TRY IT: Format the data as a JSON list of strings, one string per line, from the line containing "Dossier on Pauesia antennata: Biological" up to and including the line containing "Journey With Nimbly", leaving out blank lines. Leave the pictures out of the answer.

SUPPLIED DATA:
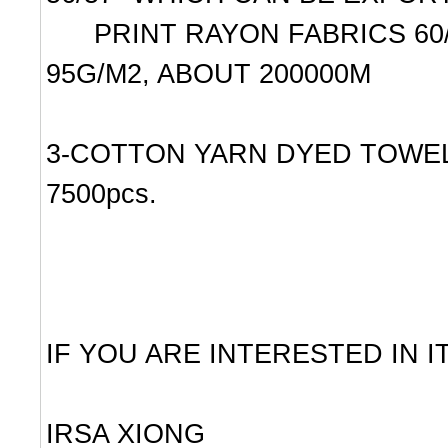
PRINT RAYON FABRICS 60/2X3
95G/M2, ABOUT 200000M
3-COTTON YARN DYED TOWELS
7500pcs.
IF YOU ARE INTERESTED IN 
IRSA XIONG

...

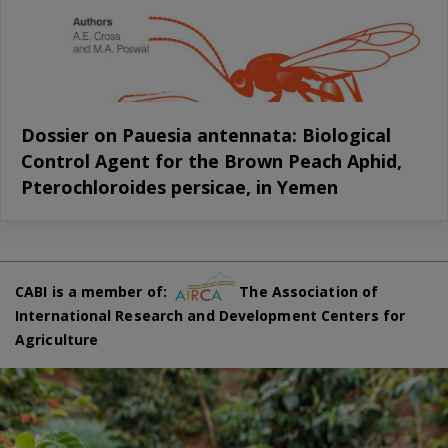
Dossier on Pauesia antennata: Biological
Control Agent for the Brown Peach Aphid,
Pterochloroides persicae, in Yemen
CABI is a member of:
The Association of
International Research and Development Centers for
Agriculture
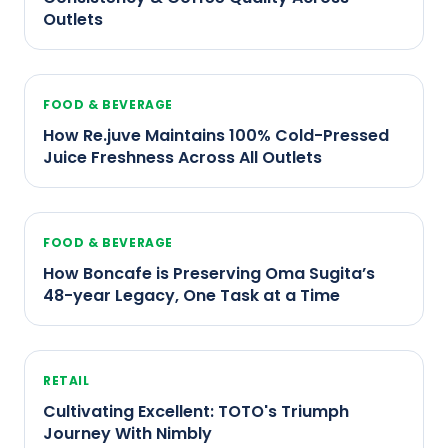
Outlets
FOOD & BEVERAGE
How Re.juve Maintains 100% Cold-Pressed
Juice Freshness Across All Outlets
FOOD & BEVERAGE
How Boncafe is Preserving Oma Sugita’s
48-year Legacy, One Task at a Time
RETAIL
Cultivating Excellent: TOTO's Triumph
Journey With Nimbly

SOLUTION FOR THIS TASK:
[
  "Dossier on Pauesia antennata: Biological",
  "Control Agent for the Brown Peach Aphid,",
  "Pterochloroides persicae, in Yemen",
  "CABI is a member of:",
  "The Association of",
  "International Research and Development Centers for",
  "Agriculture",
  "Outlets",
  "FOOD & BEVERAGE",
  "How Re.juve Maintains 100% Cold-Pressed",
  "Juice Freshness Across All Outlets",
  "FOOD & BEVERAGE",
  "How Boncafe is Preserving Oma Sugita’s",
  "48-year Legacy, One Task at a Time",
  "RETAIL",
  "Cultivating Excellent: TOTO's Triumph",
  "Journey With Nimbly"
]